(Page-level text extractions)
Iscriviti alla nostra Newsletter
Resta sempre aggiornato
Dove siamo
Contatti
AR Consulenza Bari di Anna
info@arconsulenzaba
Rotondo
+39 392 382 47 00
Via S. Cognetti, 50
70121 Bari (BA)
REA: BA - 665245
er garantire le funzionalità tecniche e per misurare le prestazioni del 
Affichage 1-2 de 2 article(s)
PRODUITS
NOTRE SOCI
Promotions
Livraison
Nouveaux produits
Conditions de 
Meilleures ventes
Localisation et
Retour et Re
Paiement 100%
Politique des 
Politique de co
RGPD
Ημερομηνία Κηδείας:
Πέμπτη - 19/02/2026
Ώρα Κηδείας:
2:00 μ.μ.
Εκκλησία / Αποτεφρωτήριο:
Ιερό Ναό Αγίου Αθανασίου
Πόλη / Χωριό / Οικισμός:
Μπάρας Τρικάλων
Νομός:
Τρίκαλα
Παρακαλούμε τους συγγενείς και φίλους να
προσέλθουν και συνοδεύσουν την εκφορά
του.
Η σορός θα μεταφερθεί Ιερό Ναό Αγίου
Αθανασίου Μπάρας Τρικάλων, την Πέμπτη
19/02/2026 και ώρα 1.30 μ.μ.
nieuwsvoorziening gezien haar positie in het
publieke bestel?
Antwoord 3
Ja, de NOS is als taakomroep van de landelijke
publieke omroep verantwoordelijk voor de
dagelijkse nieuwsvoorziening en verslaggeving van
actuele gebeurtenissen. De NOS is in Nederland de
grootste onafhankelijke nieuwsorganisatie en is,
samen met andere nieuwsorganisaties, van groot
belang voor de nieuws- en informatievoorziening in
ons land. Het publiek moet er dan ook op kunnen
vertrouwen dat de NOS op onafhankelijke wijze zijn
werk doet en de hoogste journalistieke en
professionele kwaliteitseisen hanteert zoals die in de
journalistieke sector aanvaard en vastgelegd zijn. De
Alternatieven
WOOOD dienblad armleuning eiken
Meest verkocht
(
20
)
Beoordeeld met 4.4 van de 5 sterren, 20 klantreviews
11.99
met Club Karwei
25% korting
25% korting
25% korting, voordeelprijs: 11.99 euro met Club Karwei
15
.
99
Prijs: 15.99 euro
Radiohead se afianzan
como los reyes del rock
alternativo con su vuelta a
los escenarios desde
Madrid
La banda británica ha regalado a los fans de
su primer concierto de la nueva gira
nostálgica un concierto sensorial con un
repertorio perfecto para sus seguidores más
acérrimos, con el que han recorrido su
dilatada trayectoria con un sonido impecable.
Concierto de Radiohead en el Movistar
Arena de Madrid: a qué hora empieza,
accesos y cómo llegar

* EXERCISE
Reply with the lines from the first line of the entries through the line that contains "professionele kwaliteitseisen hanteert", repeated exactly with both ends kept, and with nothing else.

* RESULT OF THIS EXERCISE
Iscriviti alla nostra Newsletter
Resta sempre aggiornato
Dove siamo
Contatti
AR Consulenza Bari di Anna
info@arconsulenzaba
Rotondo
+39 392 382 47 00
Via S. Cognetti, 50
70121 Bari (BA)
REA: BA - 665245
er garantire le funzionalità tecniche e per misurare le prestazioni del 
Affichage 1-2 de 2 article(s)
PRODUITS
NOTRE SOCI
Promotions
Livraison
Nouveaux produits
Conditions de 
Meilleures ventes
Localisation et
Retour et Re
Paiement 100%
Politique des 
Politique de co
RGPD
Ημερομηνία Κηδείας:
Πέμπτη - 19/02/2026
Ώρα Κηδείας:
2:00 μ.μ.
Εκκλησία / Αποτεφρωτήριο:
Ιερό Ναό Αγίου Αθανασίου
Πόλη / Χωριό / Οικισμός:
Μπάρας Τρικάλων
Νομός:
Τρίκαλα
Παρακαλούμε τους συγγενείς και φίλους να
προσέλθουν και συνοδεύσουν την εκφορά
του.
Η σορός θα μεταφερθεί Ιερό Ναό Αγίου
Αθανασίου Μπάρας Τρικάλων, την Πέμπτη
19/02/2026 και ώρα 1.30 μ.μ.
nieuwsvoorziening gezien haar positie in het
publieke bestel?
Antwoord 3
Ja, de NOS is als taakomroep van de landelijke
publieke omroep verantwoordelijk voor de
dagelijkse nieuwsvoorziening en verslaggeving van
actuele gebeurtenissen. De NOS is in Nederland de
grootste onafhankelijke nieuwsorganisatie en is,
samen met andere nieuwsorganisaties, van groot
belang voor de nieuws- en informatievoorziening in
ons land. Het publiek moet er dan ook op kunnen
vertrouwen dat de NOS op onafhankelijke wijze zijn
werk doet en de hoogste journalistieke en
professionele kwaliteitseisen hanteert zoals die in de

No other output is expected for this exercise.